Birkaç dakika sonra Quinn’e doğru gelen tüm vampirler şehirde halledilmişti. Yerde yatıyorlardı, baygınlardı veya kemikleri kırılmıştı. Kafalarına biraz Qi şoku verildi, onlara acı verdi ve yaraları kolay iyileşmesin diye saldırılara dahil edildi.

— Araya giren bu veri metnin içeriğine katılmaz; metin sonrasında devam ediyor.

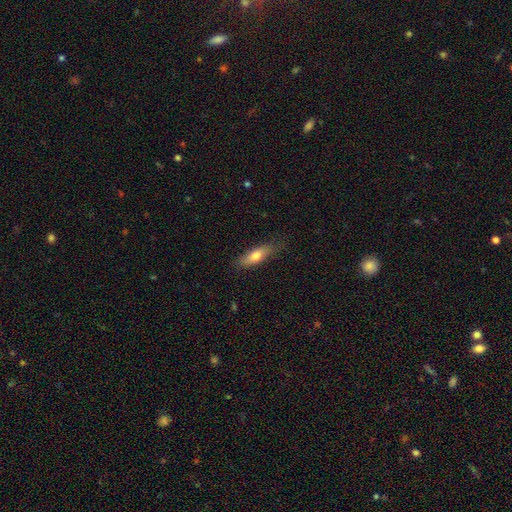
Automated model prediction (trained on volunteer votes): A smooth galaxy with no disk features (72%) that is in between round and cigar-shaped (53%).

Vote fractions:
- Smooth or featured? smooth: 72% / featured or disk: 22% / star or artifact: 6%
- How rounded? in between: 53% / cigar-shaped: 44% / round: 3%
- Merging? none: 77% / minor disturbance: 18% / major disturbance: 4% / merger: 1%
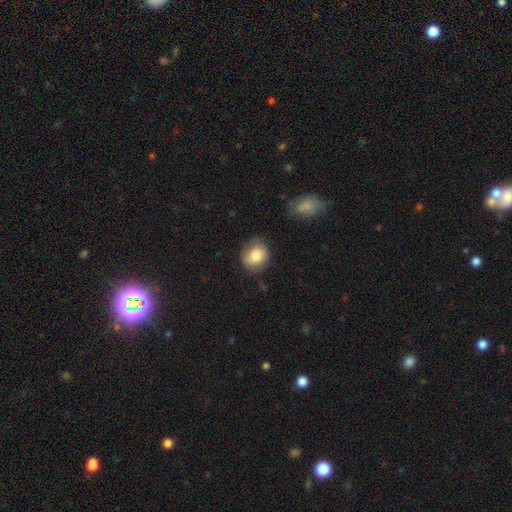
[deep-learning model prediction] Overall: smooth (74%). How rounded: round (65%; in between 34%). Merging: none (70%).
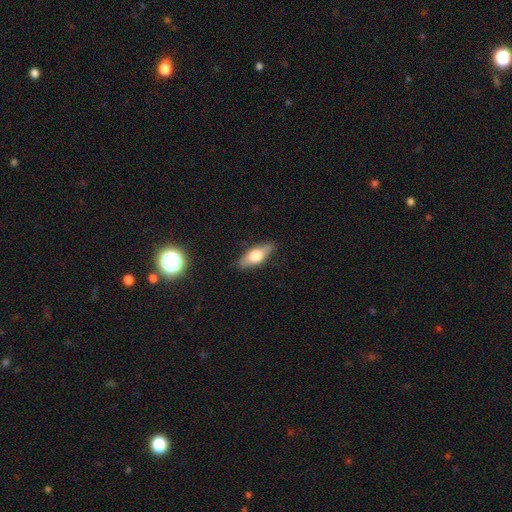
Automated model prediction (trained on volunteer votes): Smooth or featured? Predicted: smooth (p=0.54). How rounded? Predicted: in between (p=0.66). Merging? Predicted: none (p=0.84).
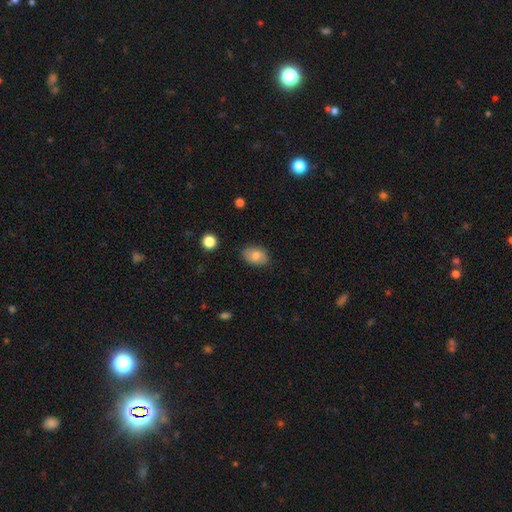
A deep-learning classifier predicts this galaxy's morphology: smooth_or_featured: smooth (p=0.81) [alt: featured or disk p=0.11]
how_rounded: in between (p=0.83) [alt: round p=0.16]
merging: none (p=0.82) [alt: minor disturbance p=0.14]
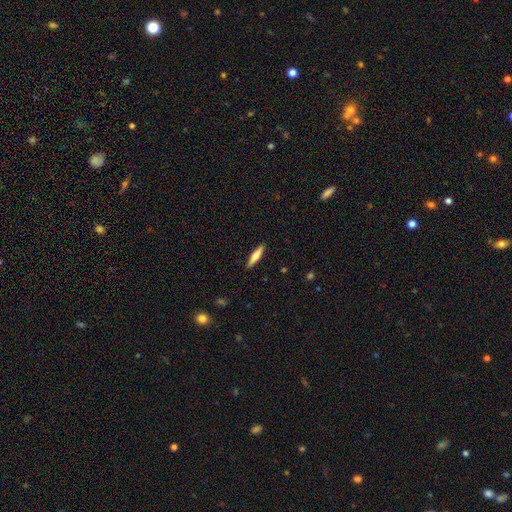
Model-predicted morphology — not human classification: smooth-or-featured: smooth: 67% | featured or disk: 28% | star or artifact: 6%
  how-rounded: cigar-shaped: 81% | in between: 17% | round: 2%
  merging: none: 90% | minor disturbance: 7% | major disturbance: 2% | merger: 1%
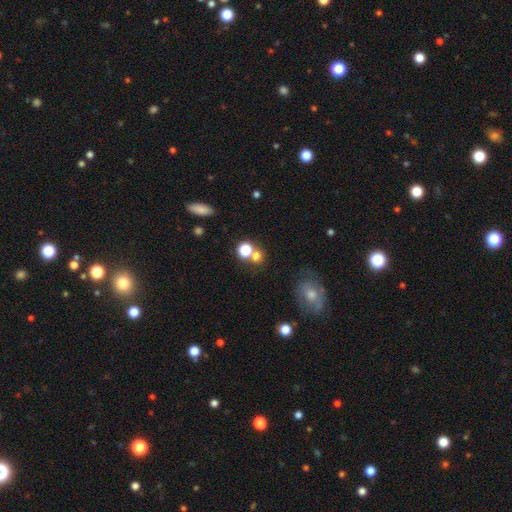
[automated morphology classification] Smooth or featured: smooth — 71% (star or artifact — 20%)
How rounded: round — 81% (in between — 17%)
Merging: none — 56% (merger — 32%)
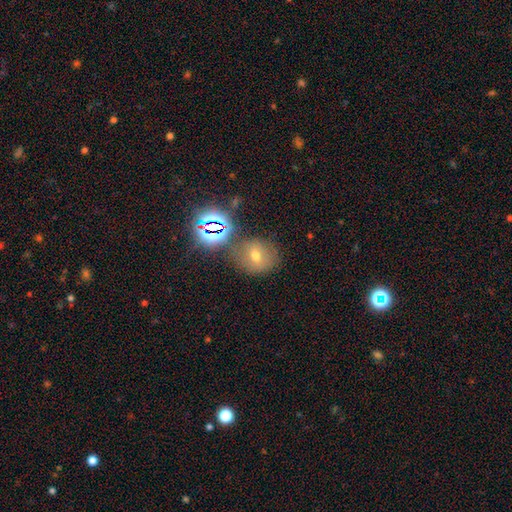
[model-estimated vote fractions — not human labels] The model was most divided on "smooth or featured": smooth: 44%, star or artifact: 34%, featured or disk: 21%. More confident: merging — none (70%).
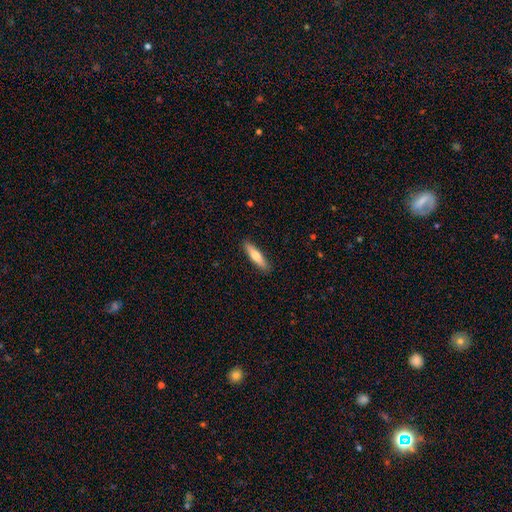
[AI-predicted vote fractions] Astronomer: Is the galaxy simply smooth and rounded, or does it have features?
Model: smooth — 68%.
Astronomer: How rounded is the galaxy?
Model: cigar-shaped — 75%.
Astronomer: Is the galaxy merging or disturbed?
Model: none — 90%.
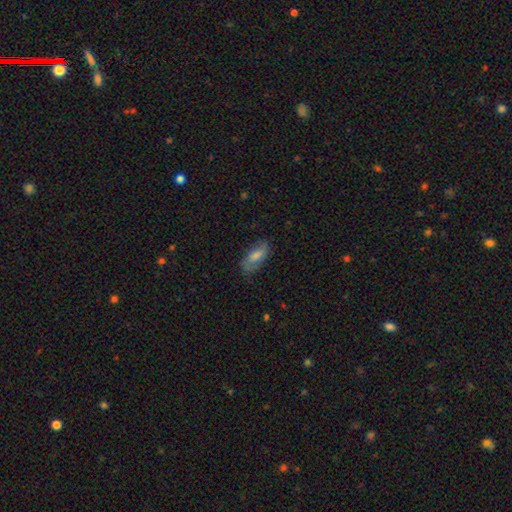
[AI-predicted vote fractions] Overall: smooth (57%; featured or disk 34%). How rounded: in between (79%). Merging: none (77%).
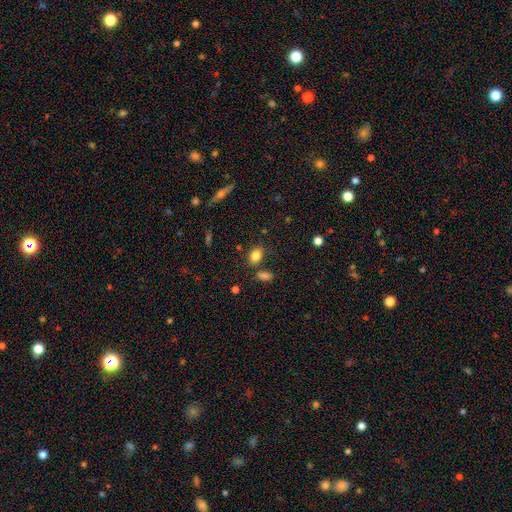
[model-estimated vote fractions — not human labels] A smooth galaxy with no disk features (83%) that is in between round and cigar-shaped (79%).

Vote fractions:
- Smooth or featured? smooth: 83% / star or artifact: 10% / featured or disk: 7%
- How rounded? in between: 79% / round: 19% / cigar-shaped: 2%
- Merging? none: 74% / minor disturbance: 13% / merger: 9% / major disturbance: 4%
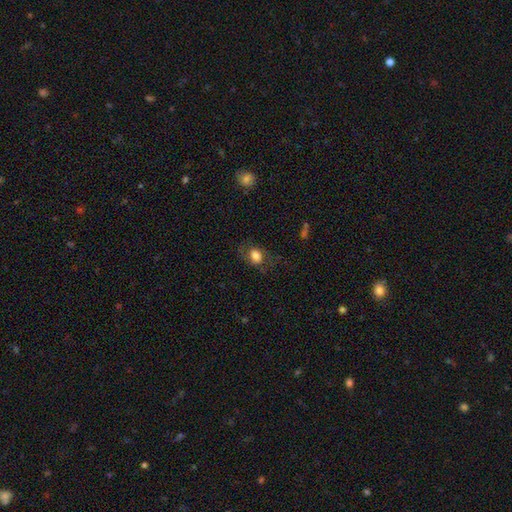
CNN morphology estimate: A smooth galaxy with no disk features (71%) that is in between round and cigar-shaped (67%).

Vote fractions:
- Smooth or featured? smooth: 71% / featured or disk: 20% / star or artifact: 9%
- How rounded? in between: 67% / round: 32% / cigar-shaped: 2%
- Merging? none: 62% / minor disturbance: 21% / major disturbance: 16% / merger: 2%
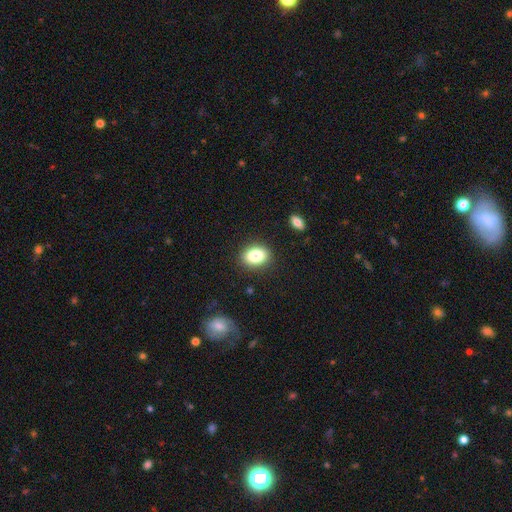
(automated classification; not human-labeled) Smooth or featured?
  - smooth: 84% *
  - star or artifact: 9%
  - featured or disk: 7%
How rounded?
  - in between: 70% *
  - round: 28%
  - cigar-shaped: 1%
Merging?
  - none: 87% *
  - minor disturbance: 9%
  - major disturbance: 3%
  - merger: 2%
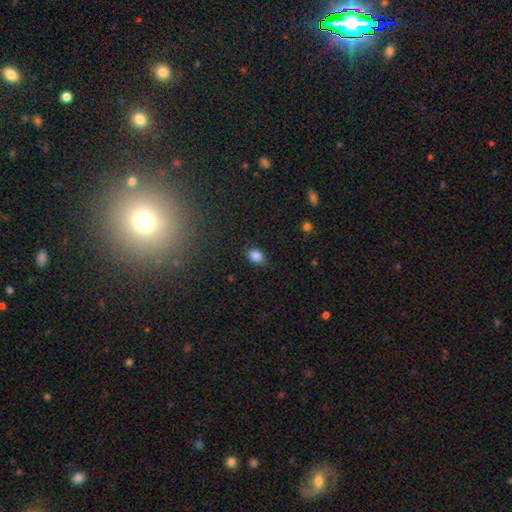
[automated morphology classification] Smooth or featured?
  - smooth: 86% *
  - star or artifact: 10%
  - featured or disk: 4%
How rounded?
  - in between: 76% *
  - round: 23%
  - cigar-shaped: 1%
Merging?
  - none: 83% *
  - minor disturbance: 13%
  - major disturbance: 3%
  - merger: 1%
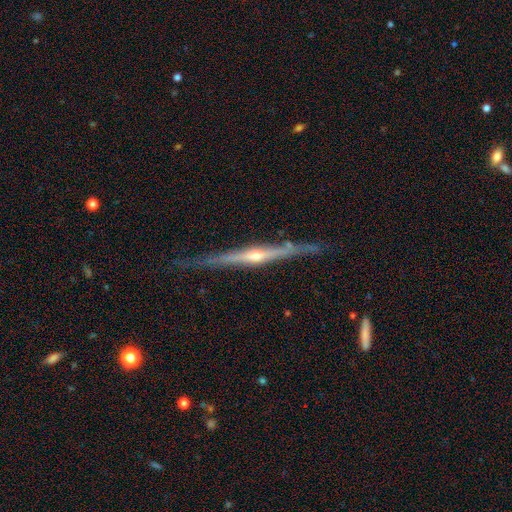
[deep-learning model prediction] A featured or disk galaxy (81%) viewed edge-on (98%) with a rounded central bulge (80%). Merging: none (81%).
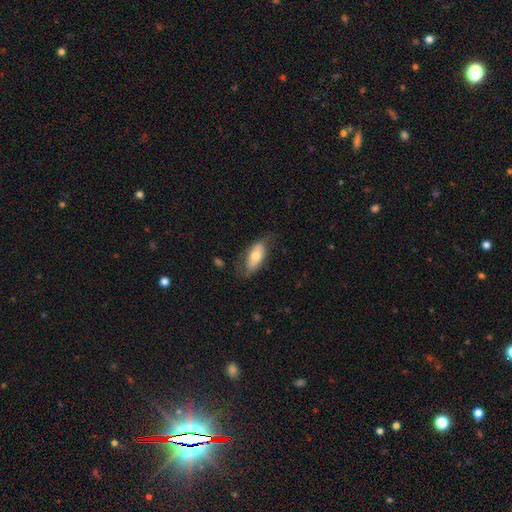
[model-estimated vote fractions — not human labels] This is likely a smooth galaxy (66%). How rounded: clearly in between (82%). Merging: likely none (66%).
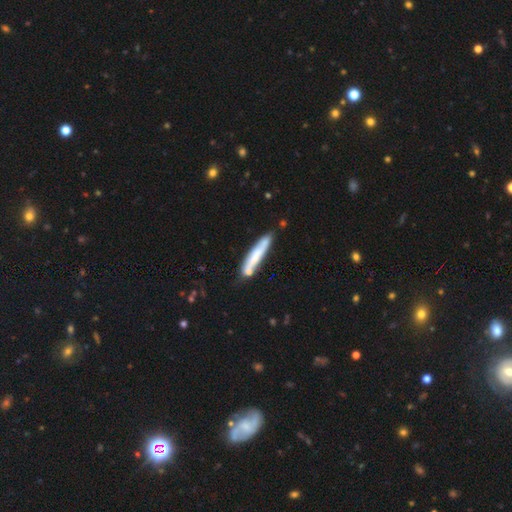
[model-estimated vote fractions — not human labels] Smooth or featured? Predicted: smooth (p=0.58). How rounded? Predicted: cigar-shaped (p=0.91). Merging? Predicted: none (p=0.71).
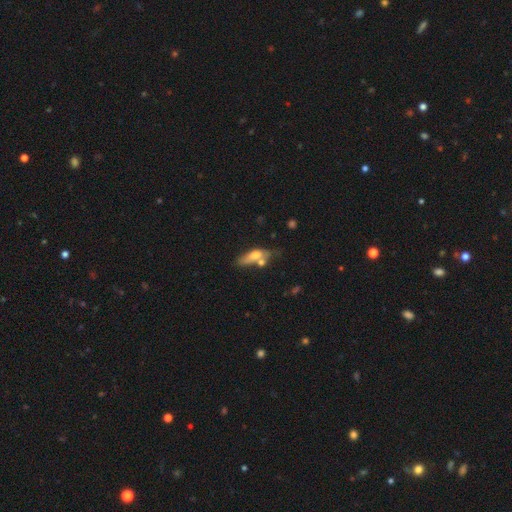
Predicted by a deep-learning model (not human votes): Smooth or featured? smooth (60%)
How rounded? in between (57%)
Merging? none (36%)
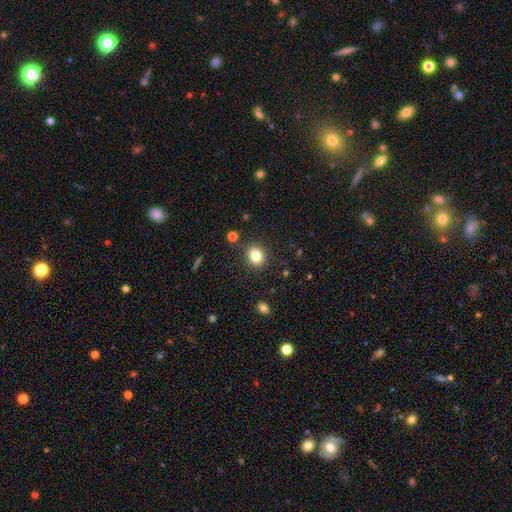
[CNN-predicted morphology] The model was most divided on "how rounded": round: 71%, in between: 28%, cigar-shaped: 1%. More confident: merging — none (88%); smooth or featured — smooth (82%).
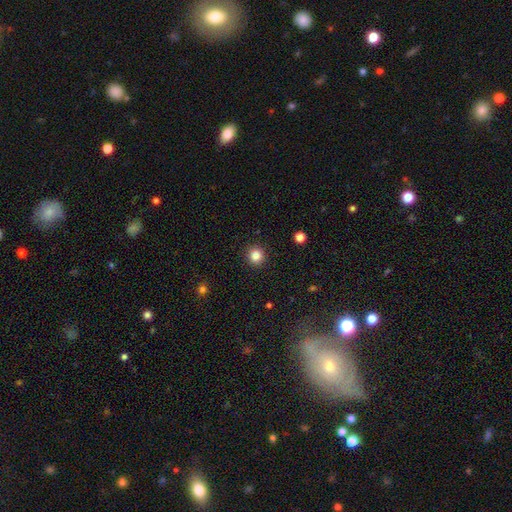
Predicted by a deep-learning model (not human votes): Smooth or featured?
  - smooth: 84% *
  - star or artifact: 12%
  - featured or disk: 5%
How rounded?
  - round: 94% *
  - in between: 5%
  - cigar-shaped: 1%
Merging?
  - none: 92% *
  - minor disturbance: 5%
  - major disturbance: 2%
  - merger: 1%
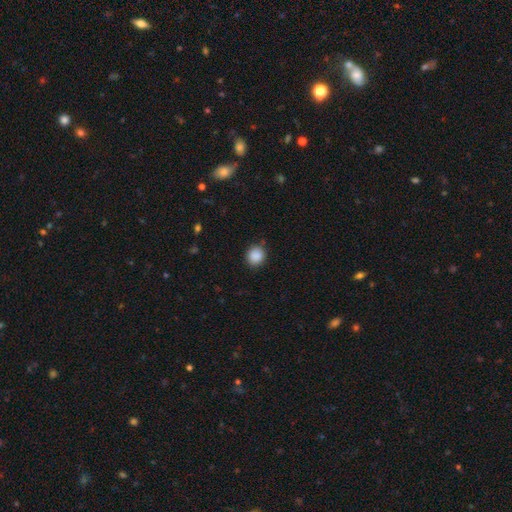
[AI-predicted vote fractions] smooth_or_featured: smooth (p=0.89) [alt: star or artifact p=0.09]
how_rounded: round (p=0.86) [alt: in between p=0.13]
merging: none (p=0.86) [alt: minor disturbance p=0.10]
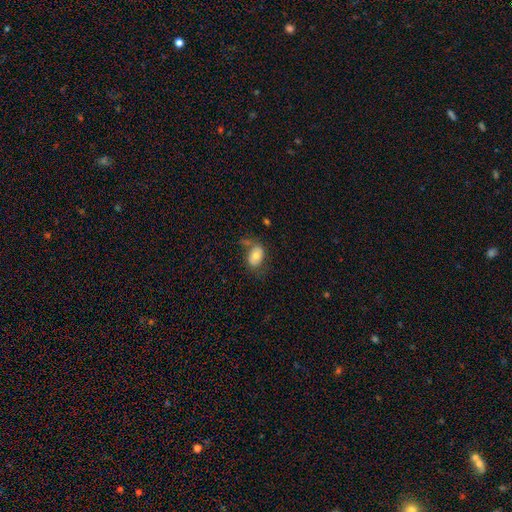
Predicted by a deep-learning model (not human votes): Smooth or featured?
  - smooth: 68% *
  - featured or disk: 25%
  - star or artifact: 8%
How rounded?
  - in between: 87% *
  - round: 12%
  - cigar-shaped: 1%
Merging?
  - none: 54% *
  - minor disturbance: 24%
  - major disturbance: 13%
  - merger: 8%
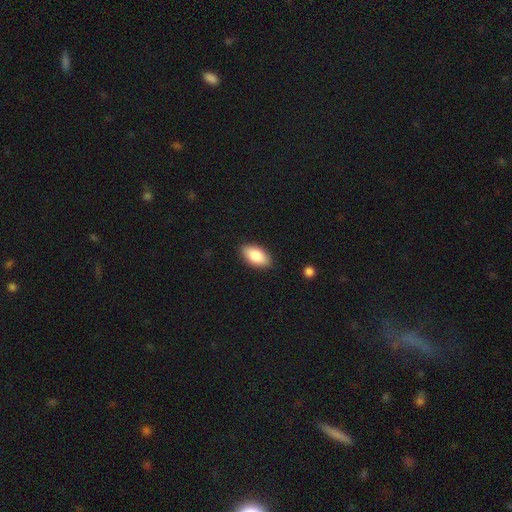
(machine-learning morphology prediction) Smooth or featured? smooth (83%)
How rounded? in between (93%)
Merging? none (88%)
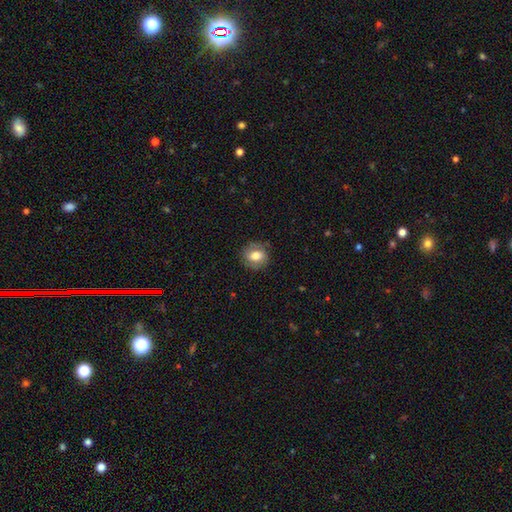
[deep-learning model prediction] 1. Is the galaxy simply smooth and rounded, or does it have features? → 63% smooth, 29% featured or disk, 8% star or artifact.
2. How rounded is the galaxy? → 63% round, 36% in between, 1% cigar-shaped.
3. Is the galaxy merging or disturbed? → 78% none, 15% minor disturbance, 5% major disturbance, 1% merger.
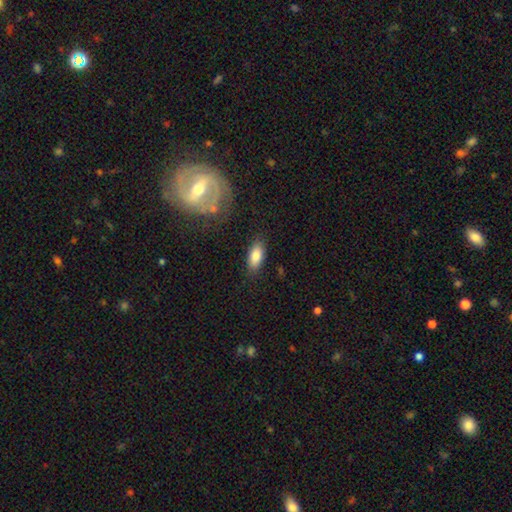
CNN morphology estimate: type=smooth (83%); roundness=in between (86%); merging=none (83%).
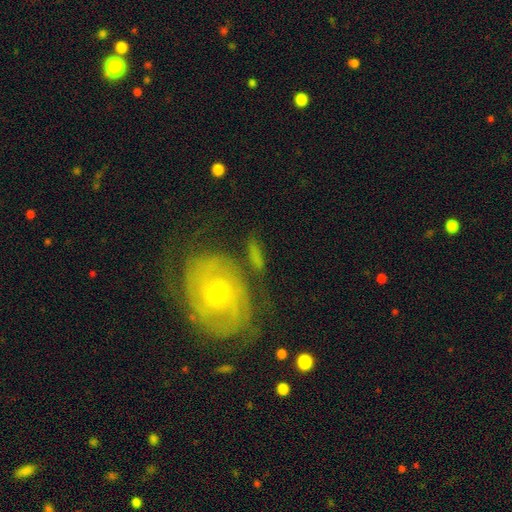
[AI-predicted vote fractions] smooth 46%, featured or disk 42%, star or artifact 12%. Down the decision tree: merging — none (68%).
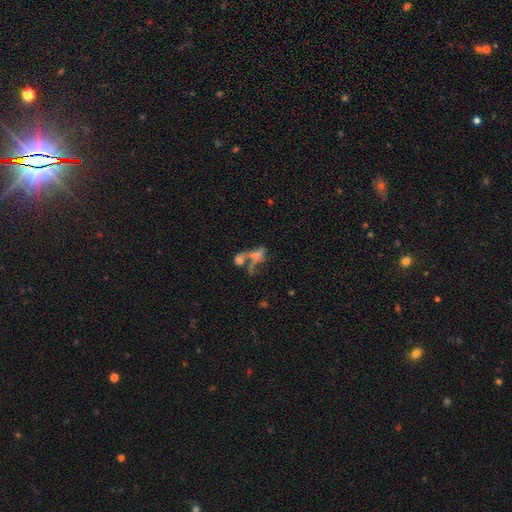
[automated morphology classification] type=smooth (44%); merging=merger (56%).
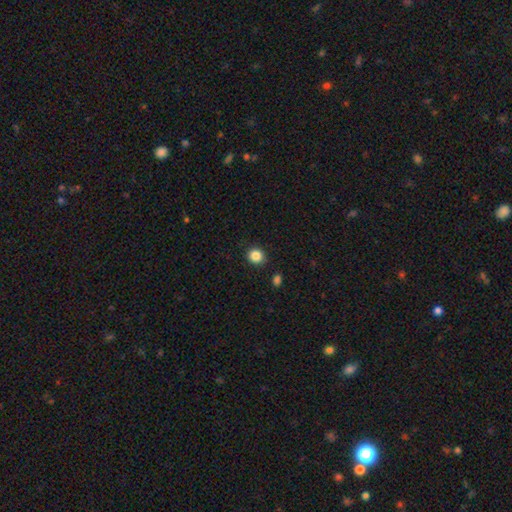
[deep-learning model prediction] This appears to be a smooth galaxy with no disk features (86%) that is round (85%). Merging: none (89%).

Kamera şimdi, görmeseler kimsenin inanmayacağı bir şeyi gösteriyordu, bir vampir sokakta, etrafında yerde yatan birkaç kişiyle birlikte duruyordu. Mahkum olan Namrikler dışarı çıkmamışlardı ve evlerinin arasında bekliyorlardı ve kenarlarda dışarı bakıyorlardı.
Bu bir tür mucize miydi? Her ne sebeple olursa olsun bu vampir müttefiklerinden, düşmanlarından kurtuluyordu ve onu durduramayacaklardı.
Quinn patikada ilerlemeye devam ederek bir adım daha attı, ancak kısa süre sonra durdu.
“Görünüşe göre sonunda ortaya çıkmaya karar verdin.” dedi Quinn yumruğunu sıkarak.
Şimdi önünde, orijinal vampir liderlerinin dokuzu da sıra halinde duruyordu.